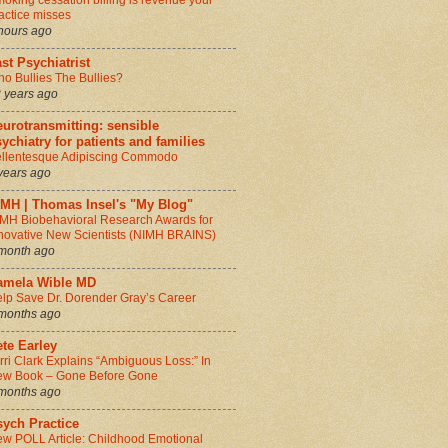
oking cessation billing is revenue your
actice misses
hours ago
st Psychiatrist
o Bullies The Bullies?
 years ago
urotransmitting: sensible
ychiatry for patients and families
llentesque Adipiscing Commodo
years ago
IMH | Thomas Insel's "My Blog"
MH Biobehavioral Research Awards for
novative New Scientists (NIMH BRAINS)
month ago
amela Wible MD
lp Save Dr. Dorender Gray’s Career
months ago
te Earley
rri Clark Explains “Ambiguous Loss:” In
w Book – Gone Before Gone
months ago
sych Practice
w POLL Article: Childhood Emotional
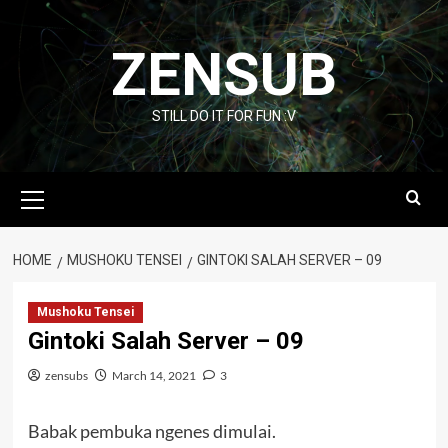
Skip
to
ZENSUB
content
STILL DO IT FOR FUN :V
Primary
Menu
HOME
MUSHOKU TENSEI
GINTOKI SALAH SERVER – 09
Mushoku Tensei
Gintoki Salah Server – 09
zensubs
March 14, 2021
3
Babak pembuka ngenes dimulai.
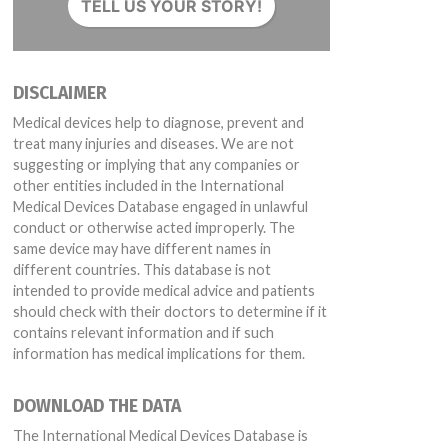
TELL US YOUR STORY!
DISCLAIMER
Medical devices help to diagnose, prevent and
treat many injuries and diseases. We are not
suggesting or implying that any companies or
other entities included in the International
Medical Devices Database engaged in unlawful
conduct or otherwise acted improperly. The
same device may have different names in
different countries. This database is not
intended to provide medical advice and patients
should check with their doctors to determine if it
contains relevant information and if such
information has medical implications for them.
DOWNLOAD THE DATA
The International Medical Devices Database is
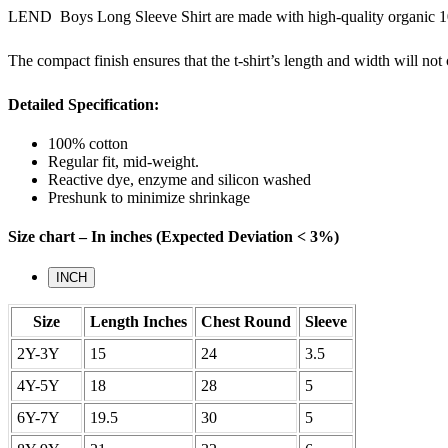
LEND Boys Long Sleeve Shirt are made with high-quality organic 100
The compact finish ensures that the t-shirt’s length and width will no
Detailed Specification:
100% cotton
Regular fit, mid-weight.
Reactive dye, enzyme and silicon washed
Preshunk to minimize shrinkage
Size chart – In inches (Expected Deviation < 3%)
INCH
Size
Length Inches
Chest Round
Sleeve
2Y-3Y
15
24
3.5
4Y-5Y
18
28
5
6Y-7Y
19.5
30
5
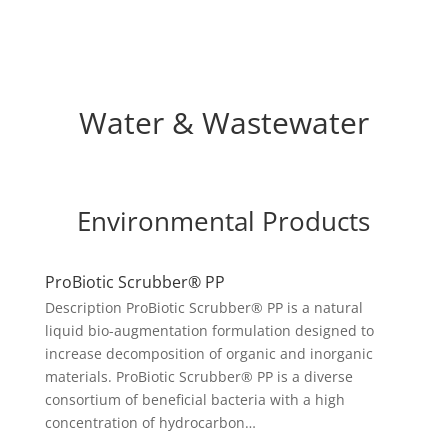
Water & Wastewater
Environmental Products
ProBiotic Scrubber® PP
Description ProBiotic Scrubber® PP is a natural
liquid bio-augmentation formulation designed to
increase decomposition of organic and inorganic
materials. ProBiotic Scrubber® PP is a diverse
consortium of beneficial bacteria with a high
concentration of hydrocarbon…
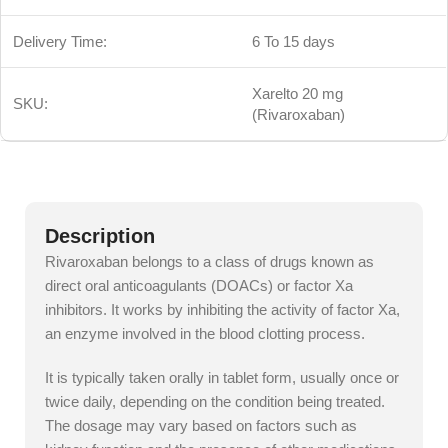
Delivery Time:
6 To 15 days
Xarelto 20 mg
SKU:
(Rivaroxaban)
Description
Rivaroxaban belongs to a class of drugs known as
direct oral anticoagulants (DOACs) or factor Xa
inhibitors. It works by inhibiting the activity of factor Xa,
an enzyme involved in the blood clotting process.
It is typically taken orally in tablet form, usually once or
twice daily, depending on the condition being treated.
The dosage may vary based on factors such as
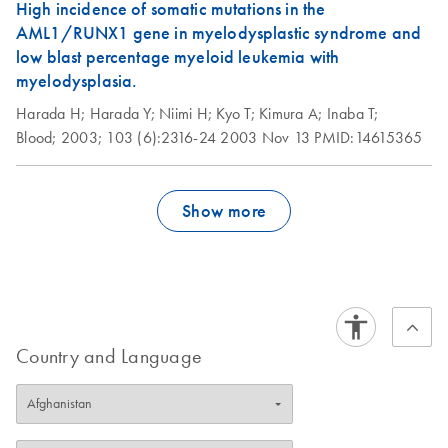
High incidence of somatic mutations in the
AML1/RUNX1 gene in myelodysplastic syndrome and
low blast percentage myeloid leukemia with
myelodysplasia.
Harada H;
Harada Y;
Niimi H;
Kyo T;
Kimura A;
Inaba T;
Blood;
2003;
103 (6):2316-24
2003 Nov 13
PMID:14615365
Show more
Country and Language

......

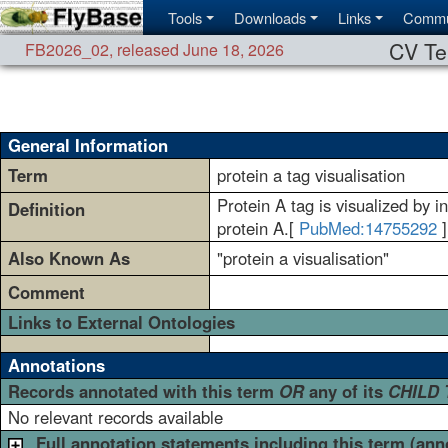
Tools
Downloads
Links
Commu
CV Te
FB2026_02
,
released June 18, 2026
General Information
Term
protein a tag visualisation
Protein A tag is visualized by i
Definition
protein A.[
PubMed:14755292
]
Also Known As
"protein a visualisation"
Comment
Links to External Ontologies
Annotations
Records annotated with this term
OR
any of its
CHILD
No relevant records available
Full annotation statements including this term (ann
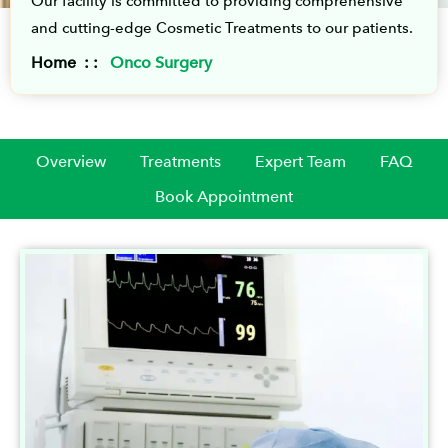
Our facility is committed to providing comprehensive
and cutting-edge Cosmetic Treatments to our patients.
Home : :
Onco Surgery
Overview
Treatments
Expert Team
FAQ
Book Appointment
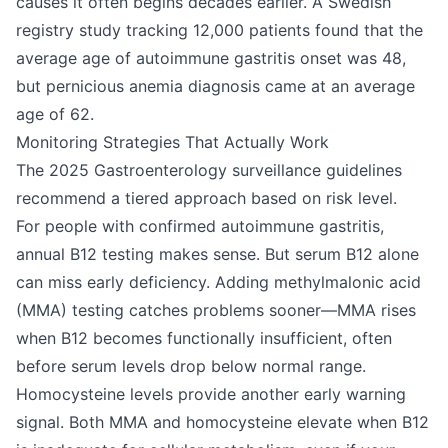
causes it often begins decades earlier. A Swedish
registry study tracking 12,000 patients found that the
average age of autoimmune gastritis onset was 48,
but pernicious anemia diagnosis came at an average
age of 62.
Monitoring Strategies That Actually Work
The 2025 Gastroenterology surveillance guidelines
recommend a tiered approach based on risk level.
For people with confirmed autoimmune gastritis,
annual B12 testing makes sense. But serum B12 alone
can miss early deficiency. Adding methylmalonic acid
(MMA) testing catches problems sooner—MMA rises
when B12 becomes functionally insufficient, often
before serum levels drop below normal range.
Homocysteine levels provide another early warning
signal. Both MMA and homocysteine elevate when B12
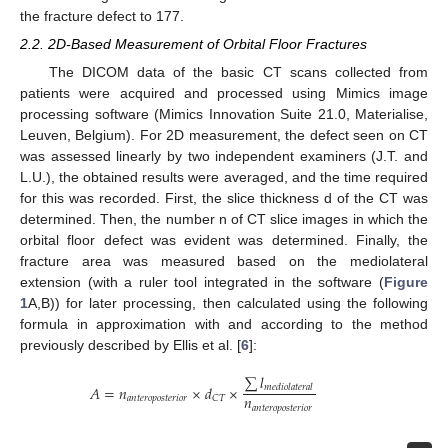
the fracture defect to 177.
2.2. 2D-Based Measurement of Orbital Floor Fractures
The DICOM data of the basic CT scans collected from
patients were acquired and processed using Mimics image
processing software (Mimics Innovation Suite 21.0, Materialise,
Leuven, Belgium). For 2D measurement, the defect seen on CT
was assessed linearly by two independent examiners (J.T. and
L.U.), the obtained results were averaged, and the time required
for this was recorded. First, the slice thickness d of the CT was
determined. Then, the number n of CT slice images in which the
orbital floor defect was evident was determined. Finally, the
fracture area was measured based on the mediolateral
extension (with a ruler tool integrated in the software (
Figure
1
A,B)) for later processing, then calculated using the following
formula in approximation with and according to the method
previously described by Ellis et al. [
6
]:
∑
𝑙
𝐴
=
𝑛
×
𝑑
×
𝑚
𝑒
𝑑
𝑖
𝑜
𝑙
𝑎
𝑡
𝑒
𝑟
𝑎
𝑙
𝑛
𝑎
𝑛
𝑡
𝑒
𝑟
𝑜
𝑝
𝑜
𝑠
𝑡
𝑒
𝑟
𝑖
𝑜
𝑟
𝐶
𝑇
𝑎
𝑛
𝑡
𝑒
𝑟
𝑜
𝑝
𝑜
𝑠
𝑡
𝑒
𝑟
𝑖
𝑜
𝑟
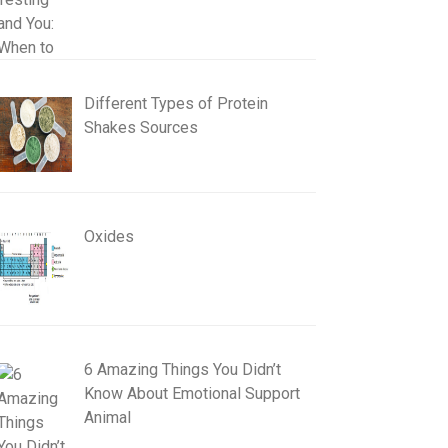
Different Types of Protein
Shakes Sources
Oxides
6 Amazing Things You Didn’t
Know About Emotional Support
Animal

......

# [What to work on]
Check each line above for "serum" and return the ones that have it.

# [Result for this task]
annual B12 testing makes sense. But serum B12 alone
before serum levels drop below normal range.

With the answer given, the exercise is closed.